SUPPLIED MATERIAL

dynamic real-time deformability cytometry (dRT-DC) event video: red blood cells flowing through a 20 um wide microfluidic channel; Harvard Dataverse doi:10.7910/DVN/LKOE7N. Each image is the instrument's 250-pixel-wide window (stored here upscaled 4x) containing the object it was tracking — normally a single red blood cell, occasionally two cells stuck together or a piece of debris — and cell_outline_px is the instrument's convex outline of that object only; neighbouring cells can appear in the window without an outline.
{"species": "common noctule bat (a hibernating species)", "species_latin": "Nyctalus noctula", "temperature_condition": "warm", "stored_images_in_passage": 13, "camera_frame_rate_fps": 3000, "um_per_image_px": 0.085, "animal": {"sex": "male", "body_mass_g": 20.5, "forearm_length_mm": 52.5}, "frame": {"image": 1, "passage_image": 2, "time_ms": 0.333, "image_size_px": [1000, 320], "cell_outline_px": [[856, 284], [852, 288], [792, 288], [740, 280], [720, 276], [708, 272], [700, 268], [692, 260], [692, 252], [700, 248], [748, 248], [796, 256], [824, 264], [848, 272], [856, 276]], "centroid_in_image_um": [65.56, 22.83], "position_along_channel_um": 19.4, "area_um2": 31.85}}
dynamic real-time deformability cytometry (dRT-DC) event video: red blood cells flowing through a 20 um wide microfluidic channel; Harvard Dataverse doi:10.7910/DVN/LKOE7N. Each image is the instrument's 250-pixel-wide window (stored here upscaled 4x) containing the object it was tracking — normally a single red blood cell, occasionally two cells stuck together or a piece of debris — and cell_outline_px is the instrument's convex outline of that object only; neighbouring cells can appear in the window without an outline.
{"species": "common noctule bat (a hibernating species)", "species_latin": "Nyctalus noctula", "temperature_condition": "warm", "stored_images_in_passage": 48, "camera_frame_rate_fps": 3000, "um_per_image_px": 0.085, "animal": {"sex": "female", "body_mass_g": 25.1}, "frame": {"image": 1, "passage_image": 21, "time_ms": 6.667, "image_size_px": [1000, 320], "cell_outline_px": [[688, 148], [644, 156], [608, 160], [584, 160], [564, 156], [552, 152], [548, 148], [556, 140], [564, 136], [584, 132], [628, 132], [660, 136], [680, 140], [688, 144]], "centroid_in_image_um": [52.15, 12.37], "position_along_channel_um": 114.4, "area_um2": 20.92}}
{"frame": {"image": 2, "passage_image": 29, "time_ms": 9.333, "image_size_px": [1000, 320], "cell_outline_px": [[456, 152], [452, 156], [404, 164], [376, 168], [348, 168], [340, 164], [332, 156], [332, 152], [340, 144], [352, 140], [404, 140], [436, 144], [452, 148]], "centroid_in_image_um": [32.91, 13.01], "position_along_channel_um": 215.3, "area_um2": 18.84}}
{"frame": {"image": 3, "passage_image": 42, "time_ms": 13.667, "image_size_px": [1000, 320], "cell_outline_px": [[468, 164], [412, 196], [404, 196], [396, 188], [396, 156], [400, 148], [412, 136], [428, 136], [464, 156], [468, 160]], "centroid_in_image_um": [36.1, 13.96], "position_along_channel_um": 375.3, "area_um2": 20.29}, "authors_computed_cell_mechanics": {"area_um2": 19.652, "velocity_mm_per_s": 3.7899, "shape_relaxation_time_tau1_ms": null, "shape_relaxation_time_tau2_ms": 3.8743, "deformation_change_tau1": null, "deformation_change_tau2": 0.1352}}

WHAT YOU HAVE TO DO
Every record above needs to be repeated word for word.

CORRECT RESULT
dynamic real-time deformability cytometry (dRT-DC) event video: red blood cells flowing through a 20 um wide microfluidic channel; Harvard Dataverse doi:10.7910/DVN/LKOE7N. Each image is the instrument's 250-pixel-wide window (stored here upscaled 4x) containing the object it was tracking — normally a single red blood cell, occasionally two cells stuck together or a piece of debris — and cell_outline_px is the instrument's convex outline of that object only; neighbouring cells can appear in the window without an outline.
{"species": "common noctule bat (a hibernating species)", "species_latin": "Nyctalus noctula", "temperature_condition": "warm", "stored_images_in_passage": 13, "camera_frame_rate_fps": 3000, "um_per_image_px": 0.085, "animal": {"sex": "male", "body_mass_g": 20.5, "forearm_length_mm": 52.5}, "frame": {"image": 1, "passage_image": 2, "time_ms": 0.333, "image_size_px": [1000, 320], "cell_outline_px": [[856, 284], [852, 288], [792, 288], [740, 280], [720, 276], [708, 272], [700, 268], [692, 260], [692, 252], [700, 248], [748, 248], [796, 256], [824, 264], [848, 272], [856, 276]], "centroid_in_image_um": [65.56, 22.83], "position_along_channel_um": 19.4, "area_um2": 31.85}}
dynamic real-time deformability cytometry (dRT-DC) event video: red blood cells flowing through a 20 um wide microfluidic channel; Harvard Dataverse doi:10.7910/DVN/LKOE7N. Each image is the instrument's 250-pixel-wide window (stored here upscaled 4x) containing the object it was tracking — normally a single red blood cell, occasionally two cells stuck together or a piece of debris — and cell_outline_px is the instrument's convex outline of that object only; neighbouring cells can appear in the window without an outline.
{"species": "common noctule bat (a hibernating species)", "species_latin": "Nyctalus noctula", "temperature_condition": "warm", "stored_images_in_passage": 48, "camera_frame_rate_fps": 3000, "um_per_image_px": 0.085, "animal": {"sex": "female", "body_mass_g": 25.1}, "frame": {"image": 1, "passage_image": 21, "time_ms": 6.667, "image_size_px": [1000, 320], "cell_outline_px": [[688, 148], [644, 156], [608, 160], [584, 160], [564, 156], [552, 152], [548, 148], [556, 140], [564, 136], [584, 132], [628, 132], [660, 136], [680, 140], [688, 144]], "centroid_in_image_um": [52.15, 12.37], "position_along_channel_um": 114.4, "area_um2": 20.92}}
{"frame": {"image": 2, "passage_image": 29, "time_ms": 9.333, "image_size_px": [1000, 320], "cell_outline_px": [[456, 152], [452, 156], [404, 164], [376, 168], [348, 168], [340, 164], [332, 156], [332, 152], [340, 144], [352, 140], [404, 140], [436, 144], [452, 148]], "centroid_in_image_um": [32.91, 13.01], "position_along_channel_um": 215.3, "area_um2": 18.84}}
{"frame": {"image": 3, "passage_image": 42, "time_ms": 13.667, "image_size_px": [1000, 320], "cell_outline_px": [[468, 164], [412, 196], [404, 196], [396, 188], [396, 156], [400, 148], [412, 136], [428, 136], [464, 156], [468, 160]], "centroid_in_image_um": [36.1, 13.96], "position_along_channel_um": 375.3, "area_um2": 20.29}, "authors_computed_cell_mechanics": {"area_um2": 19.652, "velocity_mm_per_s": 3.7899, "shape_relaxation_time_tau1_ms": null, "shape_relaxation_time_tau2_ms": 3.8743, "deformation_change_tau1": null, "deformation_change_tau2": 0.1352}}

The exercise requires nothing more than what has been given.